We lead such busy lives and, as a result, we forget to take the time to connect with nature. We take nature for granted, it's there, always has been, always will be, right? We can all agree, to some extent, nature is important (some more so than others), and I would imagine, we can all attest to being much happier when the sun is out - but that's where it seems to stop. The majority of us don't delve further into our feelings with nature, into the true reasons why we are happier when the sun is out, why inhaling a deep breath of fresh mountain air can melt away our worries, and why we smile and feel good when we see a butterfly, flutter by.

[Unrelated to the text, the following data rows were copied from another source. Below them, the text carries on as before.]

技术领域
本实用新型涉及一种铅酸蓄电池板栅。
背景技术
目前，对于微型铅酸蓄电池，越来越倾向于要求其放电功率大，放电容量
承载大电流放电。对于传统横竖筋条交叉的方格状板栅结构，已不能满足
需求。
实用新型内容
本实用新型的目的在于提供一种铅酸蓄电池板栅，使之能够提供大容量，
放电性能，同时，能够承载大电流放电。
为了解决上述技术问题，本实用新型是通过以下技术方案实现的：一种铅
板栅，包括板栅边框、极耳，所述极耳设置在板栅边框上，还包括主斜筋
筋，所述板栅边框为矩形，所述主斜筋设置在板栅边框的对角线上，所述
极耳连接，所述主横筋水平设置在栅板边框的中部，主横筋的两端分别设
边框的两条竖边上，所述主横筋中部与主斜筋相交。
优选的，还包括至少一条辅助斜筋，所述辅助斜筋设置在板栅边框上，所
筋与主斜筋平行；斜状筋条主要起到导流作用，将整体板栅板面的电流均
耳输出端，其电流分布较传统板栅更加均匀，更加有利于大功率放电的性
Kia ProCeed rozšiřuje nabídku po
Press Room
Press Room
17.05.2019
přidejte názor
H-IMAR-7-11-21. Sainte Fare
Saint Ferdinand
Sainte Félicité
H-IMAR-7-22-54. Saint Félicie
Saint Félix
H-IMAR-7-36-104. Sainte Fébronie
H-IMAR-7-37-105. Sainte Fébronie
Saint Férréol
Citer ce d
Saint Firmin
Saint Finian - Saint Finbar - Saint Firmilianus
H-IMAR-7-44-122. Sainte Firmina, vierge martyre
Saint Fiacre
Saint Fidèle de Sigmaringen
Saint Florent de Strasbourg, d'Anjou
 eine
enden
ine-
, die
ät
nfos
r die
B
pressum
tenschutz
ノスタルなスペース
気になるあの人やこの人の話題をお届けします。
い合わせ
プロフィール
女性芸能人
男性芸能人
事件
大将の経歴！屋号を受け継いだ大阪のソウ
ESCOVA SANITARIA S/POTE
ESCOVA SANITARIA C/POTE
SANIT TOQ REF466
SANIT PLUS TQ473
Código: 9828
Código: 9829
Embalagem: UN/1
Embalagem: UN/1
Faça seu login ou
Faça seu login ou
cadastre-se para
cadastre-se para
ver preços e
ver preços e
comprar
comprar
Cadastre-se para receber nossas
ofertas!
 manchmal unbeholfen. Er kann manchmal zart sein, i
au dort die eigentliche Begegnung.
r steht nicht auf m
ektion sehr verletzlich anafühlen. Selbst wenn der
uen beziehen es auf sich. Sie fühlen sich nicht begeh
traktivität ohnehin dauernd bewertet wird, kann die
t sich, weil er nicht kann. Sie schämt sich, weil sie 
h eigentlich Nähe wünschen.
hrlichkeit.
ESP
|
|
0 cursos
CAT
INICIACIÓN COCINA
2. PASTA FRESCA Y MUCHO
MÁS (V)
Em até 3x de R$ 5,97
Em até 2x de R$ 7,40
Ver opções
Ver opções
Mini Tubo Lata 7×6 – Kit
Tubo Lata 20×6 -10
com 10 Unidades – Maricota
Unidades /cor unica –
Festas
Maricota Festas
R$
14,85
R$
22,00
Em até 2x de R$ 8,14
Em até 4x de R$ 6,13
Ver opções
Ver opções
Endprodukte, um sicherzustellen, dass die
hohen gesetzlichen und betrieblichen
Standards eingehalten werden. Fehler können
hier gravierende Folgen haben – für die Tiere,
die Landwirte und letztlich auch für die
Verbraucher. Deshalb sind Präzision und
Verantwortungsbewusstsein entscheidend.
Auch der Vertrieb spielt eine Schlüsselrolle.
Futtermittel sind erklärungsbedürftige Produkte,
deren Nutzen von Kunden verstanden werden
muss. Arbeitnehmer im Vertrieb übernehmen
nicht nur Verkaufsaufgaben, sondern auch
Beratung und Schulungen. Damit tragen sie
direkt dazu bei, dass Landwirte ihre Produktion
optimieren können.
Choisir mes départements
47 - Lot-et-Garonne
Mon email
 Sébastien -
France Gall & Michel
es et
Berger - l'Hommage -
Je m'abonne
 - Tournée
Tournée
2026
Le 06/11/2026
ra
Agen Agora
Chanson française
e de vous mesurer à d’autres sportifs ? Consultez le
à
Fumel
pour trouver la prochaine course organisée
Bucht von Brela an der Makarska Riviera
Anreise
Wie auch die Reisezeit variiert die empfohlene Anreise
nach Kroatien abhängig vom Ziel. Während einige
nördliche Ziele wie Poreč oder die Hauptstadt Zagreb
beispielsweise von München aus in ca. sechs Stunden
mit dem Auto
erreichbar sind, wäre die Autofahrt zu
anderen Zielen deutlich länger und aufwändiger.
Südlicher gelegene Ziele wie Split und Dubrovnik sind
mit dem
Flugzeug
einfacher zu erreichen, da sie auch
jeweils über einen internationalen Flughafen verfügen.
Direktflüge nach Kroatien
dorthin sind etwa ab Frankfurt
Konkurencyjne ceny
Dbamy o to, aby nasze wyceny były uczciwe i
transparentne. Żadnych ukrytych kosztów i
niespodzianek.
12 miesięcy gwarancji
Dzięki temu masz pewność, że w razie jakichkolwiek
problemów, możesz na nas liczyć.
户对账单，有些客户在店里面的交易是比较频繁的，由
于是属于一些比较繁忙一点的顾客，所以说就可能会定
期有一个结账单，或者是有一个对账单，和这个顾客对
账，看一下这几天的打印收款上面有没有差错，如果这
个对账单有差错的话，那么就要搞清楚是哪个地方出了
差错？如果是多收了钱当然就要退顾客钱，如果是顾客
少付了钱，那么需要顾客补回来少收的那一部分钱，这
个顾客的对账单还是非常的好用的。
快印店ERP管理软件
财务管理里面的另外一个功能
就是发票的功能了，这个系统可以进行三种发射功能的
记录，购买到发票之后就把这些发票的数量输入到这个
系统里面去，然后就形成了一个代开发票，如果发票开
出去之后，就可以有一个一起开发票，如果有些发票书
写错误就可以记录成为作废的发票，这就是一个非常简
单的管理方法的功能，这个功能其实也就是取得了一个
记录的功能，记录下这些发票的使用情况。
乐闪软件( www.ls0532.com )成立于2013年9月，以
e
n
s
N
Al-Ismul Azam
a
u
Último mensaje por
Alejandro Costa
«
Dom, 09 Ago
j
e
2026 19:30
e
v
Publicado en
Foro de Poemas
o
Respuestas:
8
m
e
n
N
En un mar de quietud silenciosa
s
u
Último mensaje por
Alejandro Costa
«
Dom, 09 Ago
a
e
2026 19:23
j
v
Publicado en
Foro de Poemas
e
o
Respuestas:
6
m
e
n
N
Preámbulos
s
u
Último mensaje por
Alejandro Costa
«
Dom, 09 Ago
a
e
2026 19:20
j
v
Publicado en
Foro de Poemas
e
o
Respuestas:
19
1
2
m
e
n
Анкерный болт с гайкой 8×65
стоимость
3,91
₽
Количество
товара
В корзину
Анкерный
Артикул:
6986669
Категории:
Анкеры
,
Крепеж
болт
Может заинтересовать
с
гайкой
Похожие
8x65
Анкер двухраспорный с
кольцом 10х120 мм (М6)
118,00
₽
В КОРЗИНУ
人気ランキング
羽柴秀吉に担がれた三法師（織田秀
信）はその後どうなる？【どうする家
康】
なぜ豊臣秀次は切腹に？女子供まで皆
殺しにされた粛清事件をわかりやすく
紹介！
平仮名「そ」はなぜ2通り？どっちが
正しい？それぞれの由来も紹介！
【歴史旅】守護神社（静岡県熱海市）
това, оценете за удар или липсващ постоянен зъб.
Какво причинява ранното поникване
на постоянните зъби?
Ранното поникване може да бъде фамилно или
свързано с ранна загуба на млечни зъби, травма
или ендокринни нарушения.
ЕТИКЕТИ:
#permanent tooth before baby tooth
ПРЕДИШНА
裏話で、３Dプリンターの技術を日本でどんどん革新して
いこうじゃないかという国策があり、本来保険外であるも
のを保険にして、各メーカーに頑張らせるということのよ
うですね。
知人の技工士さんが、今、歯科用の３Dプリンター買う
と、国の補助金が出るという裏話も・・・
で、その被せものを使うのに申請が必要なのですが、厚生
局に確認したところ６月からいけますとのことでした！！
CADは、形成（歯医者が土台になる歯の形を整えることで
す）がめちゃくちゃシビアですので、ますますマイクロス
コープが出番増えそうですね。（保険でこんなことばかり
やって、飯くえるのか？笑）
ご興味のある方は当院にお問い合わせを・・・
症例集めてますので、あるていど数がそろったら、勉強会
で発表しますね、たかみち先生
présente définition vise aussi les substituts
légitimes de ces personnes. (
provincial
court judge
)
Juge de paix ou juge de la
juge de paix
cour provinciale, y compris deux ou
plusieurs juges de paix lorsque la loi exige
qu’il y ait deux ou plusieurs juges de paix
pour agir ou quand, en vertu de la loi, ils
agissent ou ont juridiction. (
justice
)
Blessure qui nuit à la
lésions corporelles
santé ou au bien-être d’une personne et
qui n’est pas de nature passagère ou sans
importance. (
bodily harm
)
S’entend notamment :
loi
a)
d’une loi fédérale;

Just as we take the time to exercise, eat healthy, and sleep, we need to take the time to be in nature, and going beyond the superficial layer. We need to go a step deeper and take the time to become aware of the way nature makes us feel - really tapping into that positive energy that exists within nature. Sure enough, I come across this (today of all days) "Nature Deficit Disorder", I love how the universe works like that.
I must say, I am thoroughly pleased with Permaculture and I imagine today will be one of those moment that, whilst Permaculturing up a storm in a few years from now, I will refer to when asked the question of how I got to be doing what I'm doing.